━━━ Supplied records
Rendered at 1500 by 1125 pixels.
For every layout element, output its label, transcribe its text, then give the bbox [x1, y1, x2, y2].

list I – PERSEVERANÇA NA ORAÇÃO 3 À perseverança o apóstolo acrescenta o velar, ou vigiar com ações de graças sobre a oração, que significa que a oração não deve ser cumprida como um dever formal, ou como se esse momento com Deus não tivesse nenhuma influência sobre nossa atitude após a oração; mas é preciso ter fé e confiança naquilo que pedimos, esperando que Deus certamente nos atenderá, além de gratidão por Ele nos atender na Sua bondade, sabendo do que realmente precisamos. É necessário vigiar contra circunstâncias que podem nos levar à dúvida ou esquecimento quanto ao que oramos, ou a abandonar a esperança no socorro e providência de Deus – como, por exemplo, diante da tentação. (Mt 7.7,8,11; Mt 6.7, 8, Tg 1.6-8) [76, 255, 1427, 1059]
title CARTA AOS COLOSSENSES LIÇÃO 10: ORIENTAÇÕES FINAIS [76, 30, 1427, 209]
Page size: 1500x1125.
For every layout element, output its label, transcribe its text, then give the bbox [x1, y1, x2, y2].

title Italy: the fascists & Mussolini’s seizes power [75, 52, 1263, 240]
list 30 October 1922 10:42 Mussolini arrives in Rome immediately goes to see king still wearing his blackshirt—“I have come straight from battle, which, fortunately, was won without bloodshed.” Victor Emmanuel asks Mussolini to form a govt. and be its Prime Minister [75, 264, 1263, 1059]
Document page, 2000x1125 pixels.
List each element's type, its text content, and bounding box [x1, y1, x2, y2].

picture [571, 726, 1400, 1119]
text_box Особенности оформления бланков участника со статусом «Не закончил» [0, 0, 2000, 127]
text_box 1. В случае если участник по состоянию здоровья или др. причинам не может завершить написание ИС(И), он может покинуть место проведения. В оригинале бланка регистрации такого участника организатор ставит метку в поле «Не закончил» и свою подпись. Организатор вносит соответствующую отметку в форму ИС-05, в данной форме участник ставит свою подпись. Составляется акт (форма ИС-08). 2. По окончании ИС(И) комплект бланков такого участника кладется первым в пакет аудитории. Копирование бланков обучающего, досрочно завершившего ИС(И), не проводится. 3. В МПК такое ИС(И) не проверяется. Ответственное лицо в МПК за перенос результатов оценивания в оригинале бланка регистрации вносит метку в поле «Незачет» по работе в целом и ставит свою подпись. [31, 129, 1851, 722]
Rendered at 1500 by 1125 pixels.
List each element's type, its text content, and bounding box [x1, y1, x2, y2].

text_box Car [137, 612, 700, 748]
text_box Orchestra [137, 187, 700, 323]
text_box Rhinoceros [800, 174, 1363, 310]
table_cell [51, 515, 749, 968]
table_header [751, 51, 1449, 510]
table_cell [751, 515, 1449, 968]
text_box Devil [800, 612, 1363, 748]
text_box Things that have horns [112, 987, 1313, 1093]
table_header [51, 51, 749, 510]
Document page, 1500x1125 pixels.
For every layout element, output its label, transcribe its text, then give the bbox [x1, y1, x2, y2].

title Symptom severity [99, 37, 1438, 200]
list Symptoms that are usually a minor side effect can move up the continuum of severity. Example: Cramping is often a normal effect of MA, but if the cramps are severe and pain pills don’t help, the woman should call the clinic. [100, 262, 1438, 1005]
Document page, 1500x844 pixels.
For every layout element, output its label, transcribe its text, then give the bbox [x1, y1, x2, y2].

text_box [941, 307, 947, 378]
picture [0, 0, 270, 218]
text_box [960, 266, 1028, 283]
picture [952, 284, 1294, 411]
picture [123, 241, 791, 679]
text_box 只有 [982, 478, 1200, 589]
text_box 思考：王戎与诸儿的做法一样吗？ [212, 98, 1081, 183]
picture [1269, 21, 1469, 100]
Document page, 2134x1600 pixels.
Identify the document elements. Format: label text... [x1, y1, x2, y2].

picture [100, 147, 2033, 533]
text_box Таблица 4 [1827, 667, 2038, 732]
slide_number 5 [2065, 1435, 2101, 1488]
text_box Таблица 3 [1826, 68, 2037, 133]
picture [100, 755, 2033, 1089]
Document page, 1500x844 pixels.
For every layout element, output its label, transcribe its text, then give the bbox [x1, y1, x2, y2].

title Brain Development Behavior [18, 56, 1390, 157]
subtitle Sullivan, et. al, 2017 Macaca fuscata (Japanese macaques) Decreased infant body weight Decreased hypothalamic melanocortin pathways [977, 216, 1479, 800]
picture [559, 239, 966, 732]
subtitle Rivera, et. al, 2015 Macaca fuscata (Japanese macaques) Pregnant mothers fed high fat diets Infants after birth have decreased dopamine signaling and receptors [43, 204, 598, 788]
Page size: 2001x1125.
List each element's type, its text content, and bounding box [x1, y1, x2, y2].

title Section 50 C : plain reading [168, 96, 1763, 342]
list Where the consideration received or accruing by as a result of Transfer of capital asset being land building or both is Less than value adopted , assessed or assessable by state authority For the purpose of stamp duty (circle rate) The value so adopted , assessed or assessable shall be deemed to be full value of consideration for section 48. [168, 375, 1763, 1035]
━━━━━━
Every record, from the first to the last, should be transcribed exactly.

Rendered at 1500 by 1125 pixels.
For every layout element, output its label, transcribe its text, then give the bbox [x1, y1, x2, y2].

list I – PERSEVERANÇA NA ORAÇÃO 3 À perseverança o apóstolo acrescenta o velar, ou vigiar com ações de graças sobre a oração, que significa que a oração não deve ser cumprida como um dever formal, ou como se esse momento com Deus não tivesse nenhuma influência sobre nossa atitude após a oração; mas é preciso ter fé e confiança naquilo que pedimos, esperando que Deus certamente nos atenderá, além de gratidão por Ele nos atender na Sua bondade, sabendo do que realmente precisamos. É necessário vigiar contra circunstâncias que podem nos levar à dúvida ou esquecimento quanto ao que oramos, ou a abandonar a esperança no socorro e providência de Deus – como, por exemplo, diante da tentação. (Mt 7.7,8,11; Mt 6.7, 8, Tg 1.6-8) [76, 255, 1427, 1059]
title CARTA AOS COLOSSENSES LIÇÃO 10: ORIENTAÇÕES FINAIS [76, 30, 1427, 209]
Page size: 1500x1125.
For every layout element, output its label, transcribe its text, then give the bbox [x1, y1, x2, y2].

title Italy: the fascists & Mussolini’s seizes power [75, 52, 1263, 240]
list 30 October 1922 10:42 Mussolini arrives in Rome immediately goes to see king still wearing his blackshirt—“I have come straight from battle, which, fortunately, was won without bloodshed.” Victor Emmanuel asks Mussolini to form a govt. and be its Prime Minister [75, 264, 1263, 1059]
Document page, 2000x1125 pixels.
List each element's type, its text content, and bounding box [x1, y1, x2, y2].

picture [571, 726, 1400, 1119]
text_box Особенности оформления бланков участника со статусом «Не закончил» [0, 0, 2000, 127]
text_box 1. В случае если участник по состоянию здоровья или др. причинам не может завершить написание ИС(И), он может покинуть место проведения. В оригинале бланка регистрации такого участника организатор ставит метку в поле «Не закончил» и свою подпись. Организатор вносит соответствующую отметку в форму ИС-05, в данной форме участник ставит свою подпись. Составляется акт (форма ИС-08). 2. По окончании ИС(И) комплект бланков такого участника кладется первым в пакет аудитории. Копирование бланков обучающего, досрочно завершившего ИС(И), не проводится. 3. В МПК такое ИС(И) не проверяется. Ответственное лицо в МПК за перенос результатов оценивания в оригинале бланка регистрации вносит метку в поле «Незачет» по работе в целом и ставит свою подпись. [31, 129, 1851, 722]
Rendered at 1500 by 1125 pixels.
List each element's type, its text content, and bounding box [x1, y1, x2, y2].

text_box Car [137, 612, 700, 748]
text_box Orchestra [137, 187, 700, 323]
text_box Rhinoceros [800, 174, 1363, 310]
table_cell [51, 515, 749, 968]
table_header [751, 51, 1449, 510]
table_cell [751, 515, 1449, 968]
text_box Devil [800, 612, 1363, 748]
text_box Things that have horns [112, 987, 1313, 1093]
table_header [51, 51, 749, 510]
Document page, 1500x1125 pixels.
For every layout element, output its label, transcribe its text, then give the bbox [x1, y1, x2, y2].

title Symptom severity [99, 37, 1438, 200]
list Symptoms that are usually a minor side effect can move up the continuum of severity. Example: Cramping is often a normal effect of MA, but if the cramps are severe and pain pills don’t help, the woman should call the clinic. [100, 262, 1438, 1005]
Document page, 1500x844 pixels.
For every layout element, output its label, transcribe its text, then give the bbox [x1, y1, x2, y2].

text_box [941, 307, 947, 378]
picture [0, 0, 270, 218]
text_box [960, 266, 1028, 283]
picture [952, 284, 1294, 411]
picture [123, 241, 791, 679]
text_box 只有 [982, 478, 1200, 589]
text_box 思考：王戎与诸儿的做法一样吗？ [212, 98, 1081, 183]
picture [1269, 21, 1469, 100]
Document page, 2134x1600 pixels.
Identify the document elements. Format: label text... [x1, y1, x2, y2].

picture [100, 147, 2033, 533]
text_box Таблица 4 [1827, 667, 2038, 732]
slide_number 5 [2065, 1435, 2101, 1488]
text_box Таблица 3 [1826, 68, 2037, 133]
picture [100, 755, 2033, 1089]
Document page, 1500x844 pixels.
For every layout element, output its label, transcribe its text, then give the bbox [x1, y1, x2, y2].

title Brain Development Behavior [18, 56, 1390, 157]
subtitle Sullivan, et. al, 2017 Macaca fuscata (Japanese macaques) Decreased infant body weight Decreased hypothalamic melanocortin pathways [977, 216, 1479, 800]
picture [559, 239, 966, 732]
subtitle Rivera, et. al, 2015 Macaca fuscata (Japanese macaques) Pregnant mothers fed high fat diets Infants after birth have decreased dopamine signaling and receptors [43, 204, 598, 788]
Page size: 2001x1125.
List each element's type, its text content, and bounding box [x1, y1, x2, y2].

title Section 50 C : plain reading [168, 96, 1763, 342]
list Where the consideration received or accruing by as a result of Transfer of capital asset being land building or both is Less than value adopted , assessed or assessable by state authority For the purpose of stamp duty (circle rate) The value so adopted , assessed or assessable shall be deemed to be full value of consideration for section 48. [168, 375, 1763, 1035]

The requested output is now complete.